• Exercise: Can you repeat everything from the start of the data down to the line containing "kevesebb baba ...", including that line?

= Beginning of Section =

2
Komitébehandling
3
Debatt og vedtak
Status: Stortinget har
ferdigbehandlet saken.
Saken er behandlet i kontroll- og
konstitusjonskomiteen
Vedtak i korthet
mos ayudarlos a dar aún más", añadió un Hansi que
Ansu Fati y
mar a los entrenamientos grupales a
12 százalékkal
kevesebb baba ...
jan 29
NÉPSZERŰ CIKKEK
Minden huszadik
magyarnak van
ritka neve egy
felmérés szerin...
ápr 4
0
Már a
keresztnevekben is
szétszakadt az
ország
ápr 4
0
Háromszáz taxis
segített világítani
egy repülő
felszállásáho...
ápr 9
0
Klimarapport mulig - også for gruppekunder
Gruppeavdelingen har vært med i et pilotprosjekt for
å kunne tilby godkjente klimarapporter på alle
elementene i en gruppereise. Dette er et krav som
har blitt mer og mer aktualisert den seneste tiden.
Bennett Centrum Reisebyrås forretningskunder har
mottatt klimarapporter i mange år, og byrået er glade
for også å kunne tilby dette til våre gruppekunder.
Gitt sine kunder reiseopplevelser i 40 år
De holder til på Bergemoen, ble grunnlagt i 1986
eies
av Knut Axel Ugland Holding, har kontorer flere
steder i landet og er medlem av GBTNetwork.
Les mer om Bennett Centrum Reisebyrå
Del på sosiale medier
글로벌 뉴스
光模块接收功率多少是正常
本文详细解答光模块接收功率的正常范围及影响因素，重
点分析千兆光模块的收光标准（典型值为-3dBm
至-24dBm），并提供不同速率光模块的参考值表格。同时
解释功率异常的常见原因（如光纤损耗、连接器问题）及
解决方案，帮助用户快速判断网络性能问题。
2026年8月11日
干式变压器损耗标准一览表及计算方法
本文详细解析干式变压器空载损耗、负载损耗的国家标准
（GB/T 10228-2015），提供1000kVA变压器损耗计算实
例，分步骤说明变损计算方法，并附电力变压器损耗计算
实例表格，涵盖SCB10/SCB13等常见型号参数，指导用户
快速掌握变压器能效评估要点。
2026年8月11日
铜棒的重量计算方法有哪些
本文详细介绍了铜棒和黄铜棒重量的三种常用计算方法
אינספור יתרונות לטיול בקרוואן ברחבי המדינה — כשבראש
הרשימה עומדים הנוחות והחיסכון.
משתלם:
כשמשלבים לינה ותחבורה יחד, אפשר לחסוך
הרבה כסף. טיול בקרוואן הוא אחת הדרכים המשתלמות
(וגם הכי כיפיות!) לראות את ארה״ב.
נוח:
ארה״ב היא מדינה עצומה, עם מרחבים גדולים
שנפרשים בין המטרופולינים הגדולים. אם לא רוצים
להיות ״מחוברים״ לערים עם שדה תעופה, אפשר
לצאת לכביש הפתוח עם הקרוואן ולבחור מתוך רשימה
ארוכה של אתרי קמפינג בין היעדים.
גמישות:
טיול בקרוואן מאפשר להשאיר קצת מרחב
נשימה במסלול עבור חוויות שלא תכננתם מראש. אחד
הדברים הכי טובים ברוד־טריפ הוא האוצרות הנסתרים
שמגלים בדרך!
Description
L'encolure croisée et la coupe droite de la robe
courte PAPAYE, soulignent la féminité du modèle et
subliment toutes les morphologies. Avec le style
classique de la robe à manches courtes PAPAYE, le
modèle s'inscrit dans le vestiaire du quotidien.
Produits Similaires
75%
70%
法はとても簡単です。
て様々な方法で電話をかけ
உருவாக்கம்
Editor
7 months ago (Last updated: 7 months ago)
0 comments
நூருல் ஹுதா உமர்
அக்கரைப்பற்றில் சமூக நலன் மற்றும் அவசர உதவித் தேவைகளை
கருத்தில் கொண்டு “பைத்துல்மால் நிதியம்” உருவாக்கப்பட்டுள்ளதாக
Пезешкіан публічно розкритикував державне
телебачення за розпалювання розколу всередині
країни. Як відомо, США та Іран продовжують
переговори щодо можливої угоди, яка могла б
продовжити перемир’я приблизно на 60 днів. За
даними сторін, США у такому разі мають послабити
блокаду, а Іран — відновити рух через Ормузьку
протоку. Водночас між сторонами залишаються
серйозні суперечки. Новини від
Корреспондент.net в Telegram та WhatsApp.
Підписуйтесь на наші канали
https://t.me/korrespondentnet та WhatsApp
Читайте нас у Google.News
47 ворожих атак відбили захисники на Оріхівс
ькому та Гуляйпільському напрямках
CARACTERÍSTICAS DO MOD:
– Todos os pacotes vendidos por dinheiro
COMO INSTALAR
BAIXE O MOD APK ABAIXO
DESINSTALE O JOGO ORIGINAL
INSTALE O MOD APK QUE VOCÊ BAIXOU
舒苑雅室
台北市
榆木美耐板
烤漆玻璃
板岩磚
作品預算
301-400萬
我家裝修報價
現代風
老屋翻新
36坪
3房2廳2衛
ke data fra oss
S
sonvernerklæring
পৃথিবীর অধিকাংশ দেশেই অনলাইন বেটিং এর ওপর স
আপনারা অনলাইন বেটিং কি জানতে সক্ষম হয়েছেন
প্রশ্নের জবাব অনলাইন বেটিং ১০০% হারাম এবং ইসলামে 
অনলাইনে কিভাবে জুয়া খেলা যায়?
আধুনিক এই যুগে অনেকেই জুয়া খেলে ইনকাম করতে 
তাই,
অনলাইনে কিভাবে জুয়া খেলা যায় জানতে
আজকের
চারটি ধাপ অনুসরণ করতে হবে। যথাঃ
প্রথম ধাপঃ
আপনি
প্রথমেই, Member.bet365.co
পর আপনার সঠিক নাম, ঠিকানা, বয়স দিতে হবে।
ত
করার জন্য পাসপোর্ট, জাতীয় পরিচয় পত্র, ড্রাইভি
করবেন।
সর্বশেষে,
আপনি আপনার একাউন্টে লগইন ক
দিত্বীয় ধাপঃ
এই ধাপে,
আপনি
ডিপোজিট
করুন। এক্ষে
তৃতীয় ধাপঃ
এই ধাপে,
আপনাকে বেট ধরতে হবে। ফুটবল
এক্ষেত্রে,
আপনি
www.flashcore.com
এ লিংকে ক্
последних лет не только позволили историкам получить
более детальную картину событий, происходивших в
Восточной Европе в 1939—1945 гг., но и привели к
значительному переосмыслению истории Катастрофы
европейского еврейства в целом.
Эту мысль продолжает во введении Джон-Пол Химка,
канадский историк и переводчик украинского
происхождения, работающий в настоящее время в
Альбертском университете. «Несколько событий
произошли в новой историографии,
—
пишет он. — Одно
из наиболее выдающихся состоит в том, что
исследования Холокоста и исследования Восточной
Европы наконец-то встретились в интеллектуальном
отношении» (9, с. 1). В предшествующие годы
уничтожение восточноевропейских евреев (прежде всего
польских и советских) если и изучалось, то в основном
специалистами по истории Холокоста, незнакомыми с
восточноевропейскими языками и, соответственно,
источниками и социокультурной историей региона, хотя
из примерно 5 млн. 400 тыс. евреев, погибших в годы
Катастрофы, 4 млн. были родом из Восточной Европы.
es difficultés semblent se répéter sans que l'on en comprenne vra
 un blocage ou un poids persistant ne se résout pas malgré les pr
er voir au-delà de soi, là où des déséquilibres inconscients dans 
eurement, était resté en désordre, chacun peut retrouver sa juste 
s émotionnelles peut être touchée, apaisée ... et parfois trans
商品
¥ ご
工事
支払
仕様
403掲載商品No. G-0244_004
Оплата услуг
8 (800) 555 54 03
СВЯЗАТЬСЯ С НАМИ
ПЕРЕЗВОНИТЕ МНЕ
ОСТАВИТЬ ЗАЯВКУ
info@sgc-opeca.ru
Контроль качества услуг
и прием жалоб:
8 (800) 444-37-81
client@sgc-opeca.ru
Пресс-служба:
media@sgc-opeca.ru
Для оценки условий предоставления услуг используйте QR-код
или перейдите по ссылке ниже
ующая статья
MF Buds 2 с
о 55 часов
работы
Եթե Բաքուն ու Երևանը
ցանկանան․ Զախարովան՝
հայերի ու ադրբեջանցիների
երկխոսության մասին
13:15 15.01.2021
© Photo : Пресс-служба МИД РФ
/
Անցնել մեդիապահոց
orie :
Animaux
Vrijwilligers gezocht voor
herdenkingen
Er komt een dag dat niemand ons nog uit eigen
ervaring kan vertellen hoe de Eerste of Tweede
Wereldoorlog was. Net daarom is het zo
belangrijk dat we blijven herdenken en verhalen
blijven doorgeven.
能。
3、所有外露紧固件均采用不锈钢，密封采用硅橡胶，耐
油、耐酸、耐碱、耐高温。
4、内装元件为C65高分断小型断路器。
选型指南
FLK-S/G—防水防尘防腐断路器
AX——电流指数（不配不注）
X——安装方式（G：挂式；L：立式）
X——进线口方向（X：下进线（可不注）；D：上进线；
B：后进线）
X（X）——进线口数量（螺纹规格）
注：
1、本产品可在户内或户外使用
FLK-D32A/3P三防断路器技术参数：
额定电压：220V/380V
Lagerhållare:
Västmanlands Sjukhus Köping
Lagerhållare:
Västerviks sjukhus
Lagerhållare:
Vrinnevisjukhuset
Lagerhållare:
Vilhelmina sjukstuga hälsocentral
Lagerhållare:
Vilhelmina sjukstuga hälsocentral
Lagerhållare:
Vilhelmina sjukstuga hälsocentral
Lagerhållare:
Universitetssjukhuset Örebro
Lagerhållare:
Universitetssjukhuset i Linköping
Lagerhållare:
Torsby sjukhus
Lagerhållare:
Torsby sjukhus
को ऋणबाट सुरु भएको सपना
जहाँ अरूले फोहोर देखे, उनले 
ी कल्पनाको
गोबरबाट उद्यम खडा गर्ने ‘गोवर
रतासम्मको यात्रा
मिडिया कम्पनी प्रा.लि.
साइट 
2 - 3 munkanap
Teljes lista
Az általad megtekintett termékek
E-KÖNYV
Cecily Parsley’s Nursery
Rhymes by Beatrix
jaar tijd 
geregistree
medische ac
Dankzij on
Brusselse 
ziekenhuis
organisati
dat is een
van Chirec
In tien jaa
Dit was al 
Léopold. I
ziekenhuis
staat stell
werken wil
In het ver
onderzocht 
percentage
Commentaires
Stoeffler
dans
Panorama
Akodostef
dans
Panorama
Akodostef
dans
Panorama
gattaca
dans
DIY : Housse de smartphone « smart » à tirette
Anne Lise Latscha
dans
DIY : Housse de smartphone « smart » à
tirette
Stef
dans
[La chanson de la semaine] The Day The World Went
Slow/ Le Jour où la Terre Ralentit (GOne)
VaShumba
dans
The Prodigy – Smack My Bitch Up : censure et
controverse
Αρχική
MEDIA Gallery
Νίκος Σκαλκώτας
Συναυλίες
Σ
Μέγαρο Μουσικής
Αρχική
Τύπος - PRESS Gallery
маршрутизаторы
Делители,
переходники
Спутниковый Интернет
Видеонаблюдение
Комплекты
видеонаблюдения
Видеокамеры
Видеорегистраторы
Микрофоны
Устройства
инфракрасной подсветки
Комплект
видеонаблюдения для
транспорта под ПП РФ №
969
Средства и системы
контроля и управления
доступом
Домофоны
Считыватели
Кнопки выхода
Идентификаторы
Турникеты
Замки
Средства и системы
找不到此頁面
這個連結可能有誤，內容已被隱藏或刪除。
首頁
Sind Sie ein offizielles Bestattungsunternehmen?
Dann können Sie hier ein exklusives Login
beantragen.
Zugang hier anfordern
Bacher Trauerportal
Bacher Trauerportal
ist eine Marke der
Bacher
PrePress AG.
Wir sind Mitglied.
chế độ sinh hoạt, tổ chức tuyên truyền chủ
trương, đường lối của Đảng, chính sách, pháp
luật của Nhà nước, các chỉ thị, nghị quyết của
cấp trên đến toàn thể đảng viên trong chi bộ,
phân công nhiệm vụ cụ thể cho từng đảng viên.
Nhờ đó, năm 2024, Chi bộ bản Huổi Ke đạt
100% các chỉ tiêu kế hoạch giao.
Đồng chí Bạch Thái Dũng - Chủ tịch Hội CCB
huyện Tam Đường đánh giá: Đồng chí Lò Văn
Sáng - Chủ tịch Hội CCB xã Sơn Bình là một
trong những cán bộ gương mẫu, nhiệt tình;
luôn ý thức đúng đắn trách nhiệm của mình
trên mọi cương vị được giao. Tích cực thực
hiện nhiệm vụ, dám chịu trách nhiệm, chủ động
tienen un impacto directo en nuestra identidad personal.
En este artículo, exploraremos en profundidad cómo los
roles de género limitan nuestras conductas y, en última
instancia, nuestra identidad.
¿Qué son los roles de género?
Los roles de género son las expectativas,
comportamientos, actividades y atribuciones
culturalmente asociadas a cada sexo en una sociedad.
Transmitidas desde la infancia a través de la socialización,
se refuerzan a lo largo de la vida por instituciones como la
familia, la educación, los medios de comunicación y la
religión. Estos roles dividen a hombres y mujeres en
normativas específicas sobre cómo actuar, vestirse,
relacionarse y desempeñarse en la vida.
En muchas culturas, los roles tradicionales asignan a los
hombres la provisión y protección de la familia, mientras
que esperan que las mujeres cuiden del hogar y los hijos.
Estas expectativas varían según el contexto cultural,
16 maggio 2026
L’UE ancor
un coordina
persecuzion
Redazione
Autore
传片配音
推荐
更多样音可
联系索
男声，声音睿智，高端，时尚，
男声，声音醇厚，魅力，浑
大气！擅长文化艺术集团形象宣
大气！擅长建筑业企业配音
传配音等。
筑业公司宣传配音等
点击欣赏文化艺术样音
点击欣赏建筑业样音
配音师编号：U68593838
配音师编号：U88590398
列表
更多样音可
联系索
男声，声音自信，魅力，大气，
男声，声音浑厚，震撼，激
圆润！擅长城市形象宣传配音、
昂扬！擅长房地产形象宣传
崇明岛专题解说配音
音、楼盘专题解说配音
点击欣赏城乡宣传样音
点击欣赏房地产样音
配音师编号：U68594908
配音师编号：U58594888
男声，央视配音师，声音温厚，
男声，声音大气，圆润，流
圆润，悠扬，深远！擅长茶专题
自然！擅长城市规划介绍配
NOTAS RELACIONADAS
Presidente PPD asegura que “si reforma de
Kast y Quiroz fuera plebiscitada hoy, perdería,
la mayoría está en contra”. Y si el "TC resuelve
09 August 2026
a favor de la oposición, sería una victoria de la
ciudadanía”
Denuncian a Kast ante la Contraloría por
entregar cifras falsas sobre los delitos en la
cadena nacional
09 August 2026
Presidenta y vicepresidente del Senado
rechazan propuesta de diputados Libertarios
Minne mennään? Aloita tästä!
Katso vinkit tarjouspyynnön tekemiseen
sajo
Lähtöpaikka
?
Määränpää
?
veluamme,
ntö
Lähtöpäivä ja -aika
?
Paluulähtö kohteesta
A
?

= End of Section =

• Result of this task:
2
Komitébehandling
3
Debatt og vedtak
Status: Stortinget har
ferdigbehandlet saken.
Saken er behandlet i kontroll- og
konstitusjonskomiteen
Vedtak i korthet
mos ayudarlos a dar aún más", añadió un Hansi que
Ansu Fati y
mar a los entrenamientos grupales a
12 százalékkal
kevesebb baba ...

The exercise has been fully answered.